+++ Entries

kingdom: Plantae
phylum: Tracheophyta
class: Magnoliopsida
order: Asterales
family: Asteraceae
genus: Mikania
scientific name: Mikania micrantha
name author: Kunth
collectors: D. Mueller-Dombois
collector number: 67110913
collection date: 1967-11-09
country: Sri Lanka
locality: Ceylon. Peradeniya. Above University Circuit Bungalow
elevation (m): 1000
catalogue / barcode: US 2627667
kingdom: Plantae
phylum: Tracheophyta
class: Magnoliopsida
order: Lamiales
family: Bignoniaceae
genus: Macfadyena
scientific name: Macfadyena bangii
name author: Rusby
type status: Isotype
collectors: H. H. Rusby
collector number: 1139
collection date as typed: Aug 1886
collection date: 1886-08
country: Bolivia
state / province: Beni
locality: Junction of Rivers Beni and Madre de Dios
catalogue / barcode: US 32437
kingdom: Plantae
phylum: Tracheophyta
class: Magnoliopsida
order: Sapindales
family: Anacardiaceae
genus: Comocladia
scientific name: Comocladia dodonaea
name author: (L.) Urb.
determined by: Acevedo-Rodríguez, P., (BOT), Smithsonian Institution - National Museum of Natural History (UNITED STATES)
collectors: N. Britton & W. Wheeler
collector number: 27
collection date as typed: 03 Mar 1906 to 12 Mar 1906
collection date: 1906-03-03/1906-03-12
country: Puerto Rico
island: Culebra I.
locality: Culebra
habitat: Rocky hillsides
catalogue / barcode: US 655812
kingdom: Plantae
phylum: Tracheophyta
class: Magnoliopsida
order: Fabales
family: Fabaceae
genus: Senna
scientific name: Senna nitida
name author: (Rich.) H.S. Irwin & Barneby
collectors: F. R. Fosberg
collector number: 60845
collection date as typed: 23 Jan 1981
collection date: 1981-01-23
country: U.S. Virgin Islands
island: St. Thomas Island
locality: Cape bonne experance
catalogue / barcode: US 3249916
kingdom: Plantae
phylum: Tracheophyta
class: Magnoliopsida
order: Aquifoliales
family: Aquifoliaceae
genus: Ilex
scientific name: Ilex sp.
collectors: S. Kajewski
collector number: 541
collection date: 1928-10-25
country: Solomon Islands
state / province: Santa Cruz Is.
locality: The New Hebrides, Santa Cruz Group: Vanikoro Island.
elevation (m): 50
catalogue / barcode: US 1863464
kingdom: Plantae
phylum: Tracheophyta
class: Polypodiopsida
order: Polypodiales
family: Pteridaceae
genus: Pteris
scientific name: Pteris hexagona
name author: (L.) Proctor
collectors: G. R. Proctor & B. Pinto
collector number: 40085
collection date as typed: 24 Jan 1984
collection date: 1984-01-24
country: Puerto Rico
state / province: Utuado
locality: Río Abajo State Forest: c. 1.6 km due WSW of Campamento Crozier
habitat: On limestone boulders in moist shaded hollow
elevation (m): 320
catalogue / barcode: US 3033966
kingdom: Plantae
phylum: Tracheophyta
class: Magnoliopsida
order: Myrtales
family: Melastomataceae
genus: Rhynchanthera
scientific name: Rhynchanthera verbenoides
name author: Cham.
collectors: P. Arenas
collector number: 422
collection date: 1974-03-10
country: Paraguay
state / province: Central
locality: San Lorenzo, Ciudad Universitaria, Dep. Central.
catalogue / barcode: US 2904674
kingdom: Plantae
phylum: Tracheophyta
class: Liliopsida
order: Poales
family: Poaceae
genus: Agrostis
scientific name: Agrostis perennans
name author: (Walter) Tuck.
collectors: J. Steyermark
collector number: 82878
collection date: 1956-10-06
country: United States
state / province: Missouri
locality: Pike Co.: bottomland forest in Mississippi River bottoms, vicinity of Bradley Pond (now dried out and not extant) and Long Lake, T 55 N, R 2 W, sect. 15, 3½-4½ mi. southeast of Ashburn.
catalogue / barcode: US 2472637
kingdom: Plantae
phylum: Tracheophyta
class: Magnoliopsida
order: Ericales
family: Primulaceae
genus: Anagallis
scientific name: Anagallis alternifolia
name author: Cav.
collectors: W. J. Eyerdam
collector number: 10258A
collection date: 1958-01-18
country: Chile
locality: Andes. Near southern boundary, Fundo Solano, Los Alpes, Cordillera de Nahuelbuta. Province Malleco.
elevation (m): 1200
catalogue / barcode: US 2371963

++++++

#### Directions for this task:
Please copy these lines word for word, starting at the line that contains "collection date: 1981-01-23" and ending at the line that contains "order: Myrtales".

#### Answer to the exercise:
collection date: 1981-01-23
country: U.S. Virgin Islands
island: St. Thomas Island
locality: Cape bonne experance
catalogue / barcode: US 3249916
kingdom: Plantae
phylum: Tracheophyta
class: Magnoliopsida
order: Aquifoliales
family: Aquifoliaceae
genus: Ilex
scientific name: Ilex sp.
collectors: S. Kajewski
collector number: 541
collection date: 1928-10-25
country: Solomon Islands
state / province: Santa Cruz Is.
locality: The New Hebrides, Santa Cruz Group: Vanikoro Island.
elevation (m): 50
catalogue / barcode: US 1863464
kingdom: Plantae
phylum: Tracheophyta
class: Polypodiopsida
order: Polypodiales
family: Pteridaceae
genus: Pteris
scientific name: Pteris hexagona
name author: (L.) Proctor
collectors: G. R. Proctor & B. Pinto
collector number: 40085
collection date as typed: 24 Jan 1984
collection date: 1984-01-24
country: Puerto Rico
state / province: Utuado
locality: Río Abajo State Forest: c. 1.6 km due WSW of Campamento Crozier
habitat: On limestone boulders in moist shaded hollow
elevation (m): 320
catalogue / barcode: US 3033966
kingdom: Plantae
phylum: Tracheophyta
class: Magnoliopsida
order: Myrtales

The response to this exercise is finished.